◆ About this exercise: Which lines in the items below contain the word "Gepetto"? Pick out each such line and copy it in full.

◆ Records to use:
----
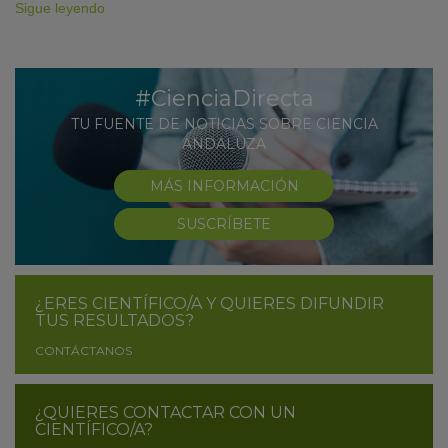
Sigue leyendo
#CienciaDirecta
TU FUENTE DE NOTICIAS SOBRE CIENCIA
ANDALUZA
MÁS INFORMACIÓN
SUSCRÍBETE
¿ERES CIENTÍFICO/A Y QUIERES DIFUNDIR
TUS RESULTADOS?
CONTÁCTANOS
¿QUIERES CONTACTAR CON UN
CIENTÍFICO/A?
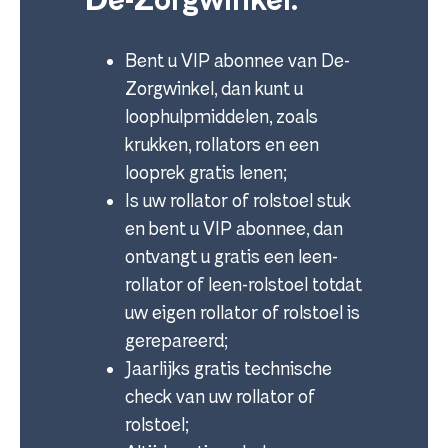
De-Zorgwinkel:
Bent u VIP abonnee van De-
Zorgwinkel, dan kunt u
loophulpmiddelen, zoals
krukken, rollators en een
looprek gratis lenen;
Is uw rollator of rolstoel stuk
en bent u VIP abonnee, dan
ontvangt u gratis een leen-
rollator of leen-rolstoel totdat
uw eigen rollator of rolstoel is
gerepareerd;
Jaarlijks gratis technische
check van uw rollator of
rolstoel;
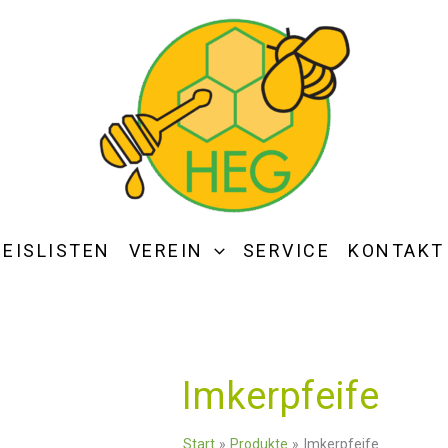
REISLISTEN
VEREIN
SERVICE
KONTAKT
Imkerpfeife
Start
Produkte
Imkerpfeife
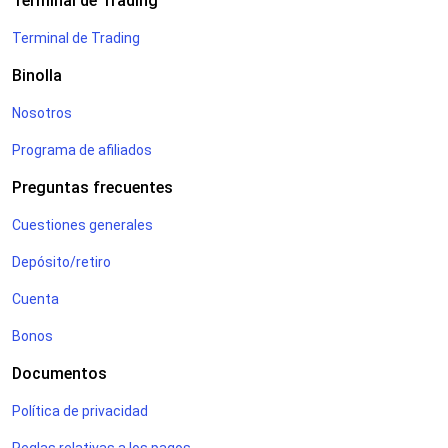
Terminal de Trading
Terminal de Trading
Binolla
Nosotros
Programa de afiliados
Preguntas frecuentes
Cuestiones generales
Depósito/retiro
Cuenta
Bonos
Documentos
Política de privacidad
Reglas relativas a los pagos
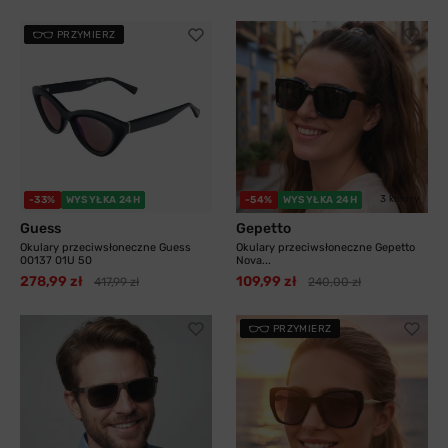
PRZYMIERZ
3 kolory
-33%
WYSYŁKA 24H
-54%
WYSYŁKA 24H
Guess
Gepetto
Okulary przeciwsłoneczne Guess
Okulary przeciwsłoneczne Gepetto
00137 01U 50
Nova...
278,99 zł
109,99 zł
417,99 zł
240,00 zł
PRZYMIERZ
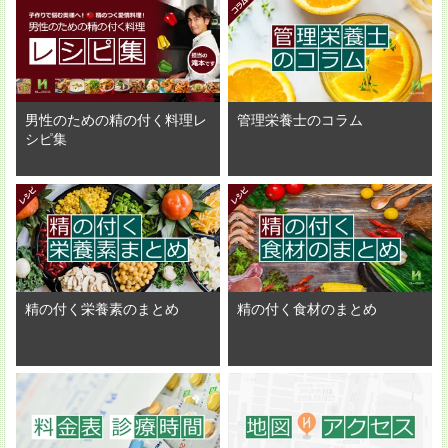
男性のための精の付く料理レ
管理栄養士のコラム
シピ集
精の付く栄養素のまとめ
精の付く食材のまとめ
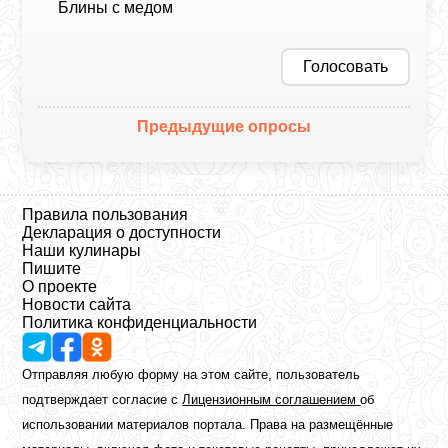
Блины с медом
Голосовать
Предыдущие опросы
Правила пользования
Декларация о доступности
Наши кулинары
Пишите
О проекте
Новости сайта
Политика конфиденциальности
Отправляя любую форму на этом сайте, пользователь
подтверждает согласие с
Лицензионным соглашением
об
использовании материалов портала. Права на размещённые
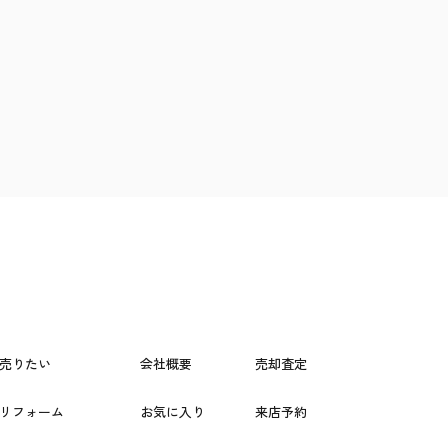
売りたい
会社概要
売却査定
リフォーム
お気に入り
来店予約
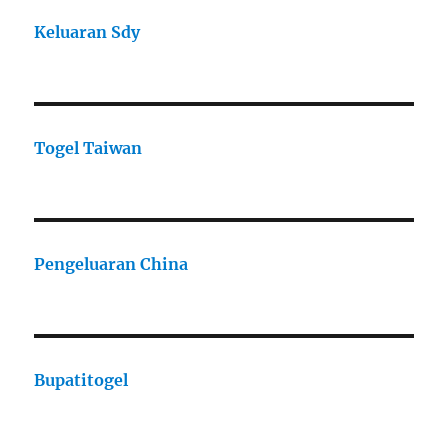
Keluaran Sdy
Togel Taiwan
Pengeluaran China
Bupatitogel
----
◆ Output for this exercise:
Gepetto
Okulary przeciwsłoneczne Gepetto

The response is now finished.